(Records excerpted from a collection)
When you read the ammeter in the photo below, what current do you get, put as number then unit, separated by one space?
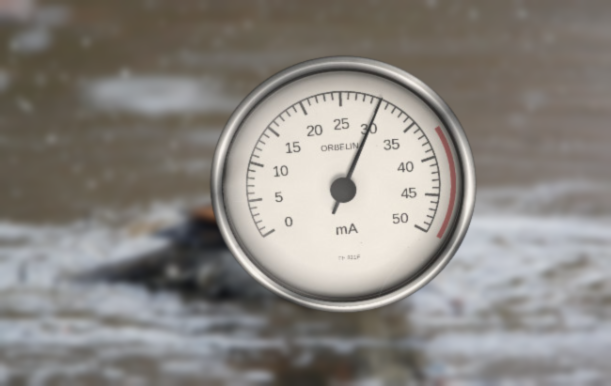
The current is 30 mA
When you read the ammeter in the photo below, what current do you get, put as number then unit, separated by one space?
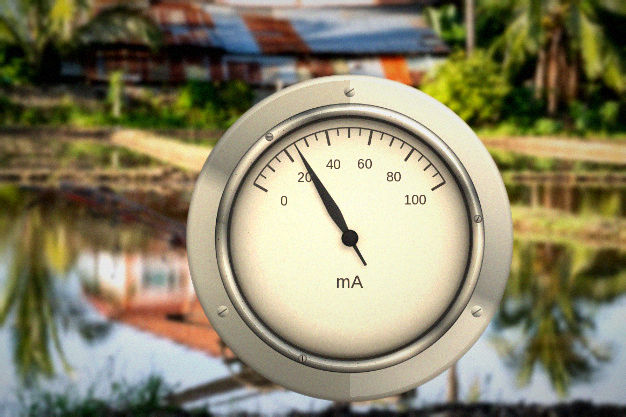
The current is 25 mA
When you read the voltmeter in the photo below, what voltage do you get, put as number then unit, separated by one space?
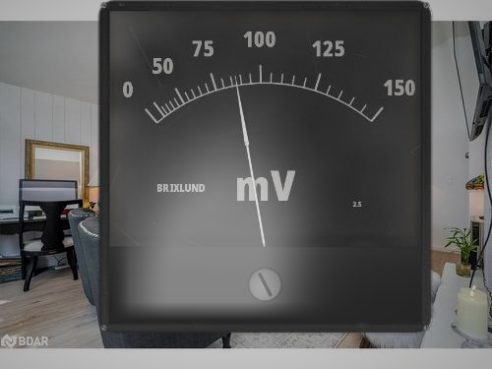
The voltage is 87.5 mV
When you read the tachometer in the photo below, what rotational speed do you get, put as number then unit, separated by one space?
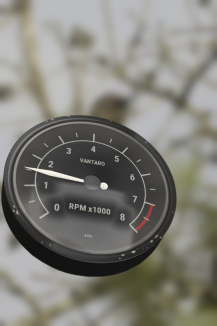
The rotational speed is 1500 rpm
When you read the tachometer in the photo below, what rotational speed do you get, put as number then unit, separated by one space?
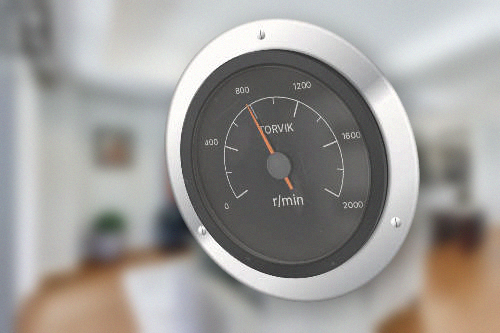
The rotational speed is 800 rpm
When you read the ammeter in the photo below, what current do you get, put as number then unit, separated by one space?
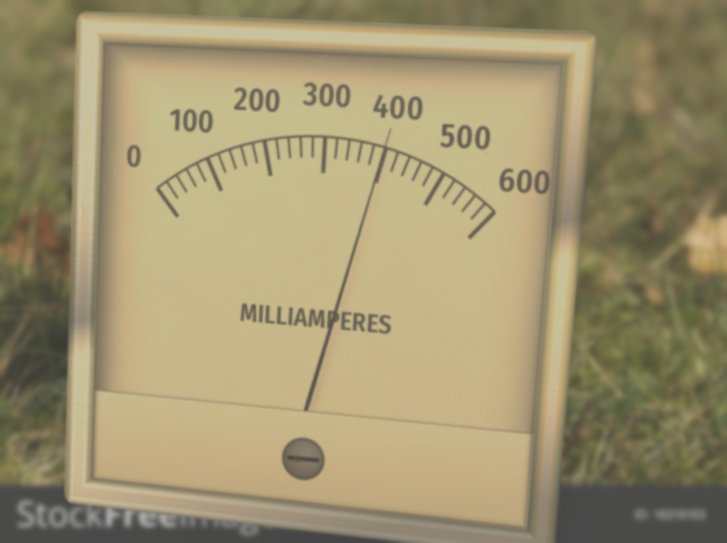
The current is 400 mA
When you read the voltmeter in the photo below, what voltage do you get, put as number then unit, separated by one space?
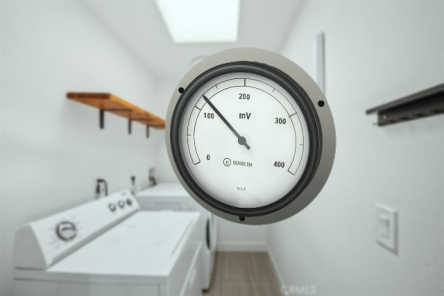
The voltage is 125 mV
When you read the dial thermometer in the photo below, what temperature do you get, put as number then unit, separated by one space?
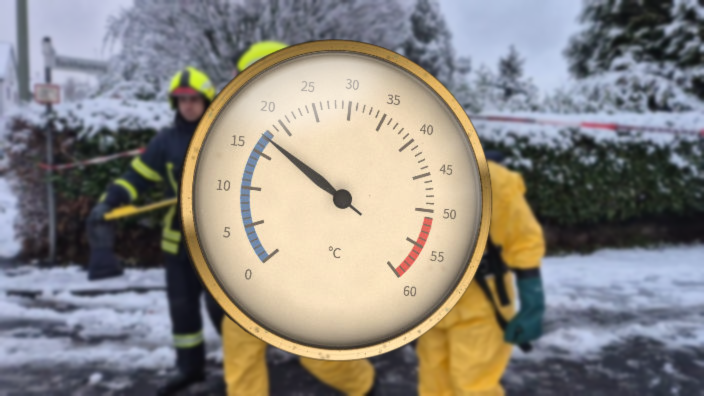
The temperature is 17 °C
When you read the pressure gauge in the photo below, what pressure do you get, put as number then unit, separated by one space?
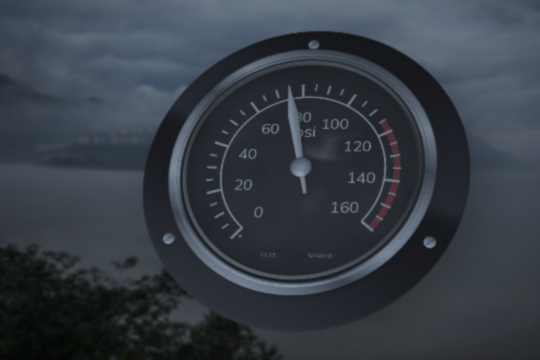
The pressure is 75 psi
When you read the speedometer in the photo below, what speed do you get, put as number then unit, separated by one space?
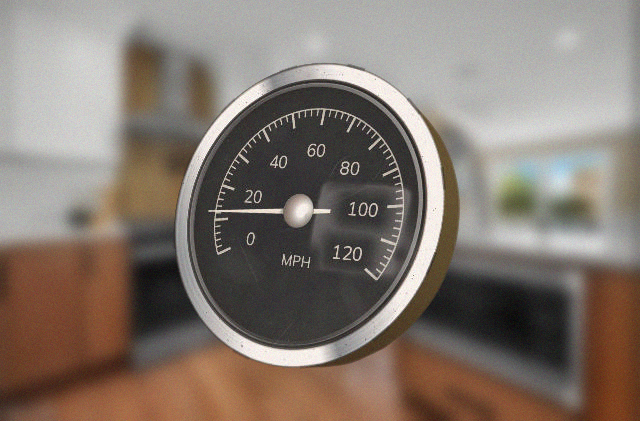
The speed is 12 mph
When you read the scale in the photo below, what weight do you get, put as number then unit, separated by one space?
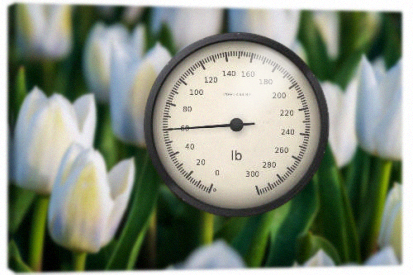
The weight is 60 lb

### What you will do
Render every line of the material above as a Markdown table with the columns Row and Line, numbering the rows in order. Leave out the pictures and any blank lines.

### Written answer
| Row | Line |
|---|---|
| 1 | When you read the ammeter in the photo below, what current do you get, put as number then unit, separated by one space? |
| 2 | The current is 30 mA |
| 3 | When you read the ammeter in the photo below, what current do you get, put as number then unit, separated by one space? |
| 4 | The current is 25 mA |
| 5 | When you read the voltmeter in the photo below, what voltage do you get, put as number then unit, separated by one space? |
| 6 | The voltage is 87.5 mV |
| 7 | When you read the tachometer in the photo below, what rotational speed do you get, put as number then unit, separated by one space? |
| 8 | The rotational speed is 1500 rpm |
| 9 | When you read the tachometer in the photo below, what rotational speed do you get, put as number then unit, separated by one space? |
| 10 | The rotational speed is 800 rpm |
| 11 | When you read the ammeter in the photo below, what current do you get, put as number then unit, separated by one space? |
| 12 | The current is 400 mA |
| 13 | When you read the voltmeter in the photo below, what voltage do you get, put as number then unit, separated by one space? |
| 14 | The voltage is 125 mV |
| 15 | When you read the dial thermometer in the photo below, what temperature do you get, put as number then unit, separated by one space? |
| 16 | The temperature is 17 °C |
| 17 | When you read the pressure gauge in the photo below, what pressure do you get, put as number then unit, separated by one space? |
| 18 | The pressure is 75 psi |
| 19 | When you read the speedometer in the photo below, what speed do you get, put as number then unit, separated by one space? |
| 20 | The speed is 12 mph |
| 21 | When you read the scale in the photo below, what weight do you get, put as number then unit, separated by one space? |
| 22 | The weight is 60 lb |